Typically, the reticle 210 defines the pattern for a layer of a
microelectronic device, for example an integrated circuit. (The
pattern for one layer need not be defined by only one reticle.) The
pattern normally extends sufficiently to occupy a "die" on the
substrate 223. To ensure that the illumination beam illuminates a
particular subfield on the reticle 210, the illumination-beam
deflector 208 is energized appropriately.
[0101] The reticle 210 is mounted on a reticle stage 211 that can
be moved in the X- and Y-directions. Similarly, the substrate 223
is mounted on a substrate stage 224 that also is movable in the X-
and Y-directions. During imaging of the pattern, the subfields
residing in a particular row within the optical field of the
illumination-optical and projection-optical systems are illuminated
sequentially by scanning ("sweeping") the illumination beam in the
X-direction (synchronously with scanning of the "imaging beam,"
propagating downstream of the reticle 210, in the X-direction). The
respective width of each row in the X-direction on the reticle and
substrate is essentially the width of the optical field of the
illumination-optical system and projection-optical system,
respectively. To progress from one row to the next (and hence
expose subfields outside the optical field), the reticle stage 211
and substrate stage 224 undergo respective continuous scanning
motions in the Y-direction. Both stages 211, 224 are provided with
respective position-measurement systems 212, 225 (typically laser
interferometers) that accurately measure the position of the
respective stage in the X-Y plane in real time. These accurate
positional measurements are critical for achieving proper alignment
and "stitching" together of subfield images as projected onto the
substrate 223.
[0102] The projection-optical system POS comprises first and second
projection lenses 215, 219, respectively, and a deflector 216 all
situated downstream of the reticle 210. As the illumination beam is
irradiated on a selected subfield of the reticle 210, portions of
the beam are transmitted through the reticle while becoming imaged
with the respective portion of the reticle pattern defined by the
particular subfield. Hence, the beam propagating downstream of the
reticle 210 is termed the "imaging beam" or "patterned beam." The
patterned beam passes through the projection-optical system POS to
the substrate 223. In this regard, as the patterned beam passes
through the projection lenses 215, 219, the image carried by the
patterned beam is "demagnified," usually by an integer factor.

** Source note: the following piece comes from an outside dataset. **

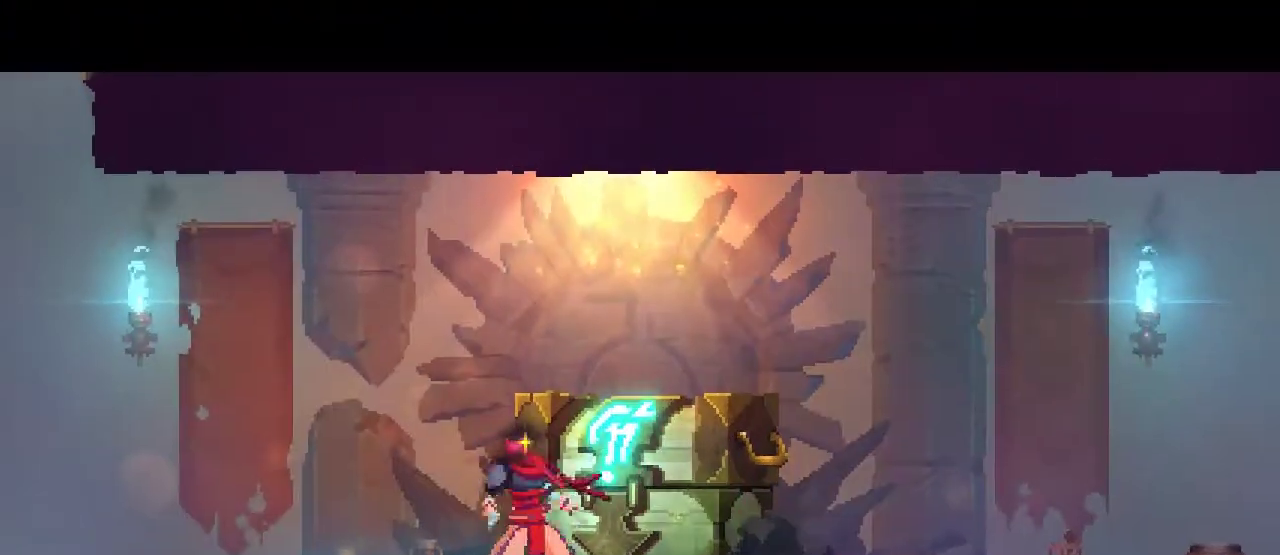
{"buttons": [], "left_stick": "center", "right_stick": "center", "events": [[67, "X", "up"]]}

Hence, the projection lenses 215, 219 collectively have a
"demagnification ratio" such as 1/4 or 1/5. The patterned beam is
deflected by the deflector 216 and focused at a specified location
on the substrate 223. Also, due to the optical behavior of the
projection-optical system POS, the respective directions of sweeps
of the illumination beam and patterned beam in the X-direction are
mutually opposite, and the respective directions of motion of the
stages in the Y-direction also are mutually opposite.
[0103] As noted above, the upstream-facing surface of the substrate
223 is coated with a suitable resist. Whenever a specified dose of
the patterned beam impinges on the resist, the area of impingement
is imprinted with the image carried by the patterned beam.
[0104] A crossover C.O. is situated on the axis AX at a point at
which the axial distance between the reticle 210 and the substrate
223 is divided according to the demagnification ratio of the
projection lenses 215, 219. A contrast aperture 218 is situated at
the crossover. The contrast aperture 218 blocks portions of the
patterned beam that experienced scattering upon passage through the
reticle 210. Thus, the scattered electrons do not propagate to the
substrate where they otherwise could degrade image contrast.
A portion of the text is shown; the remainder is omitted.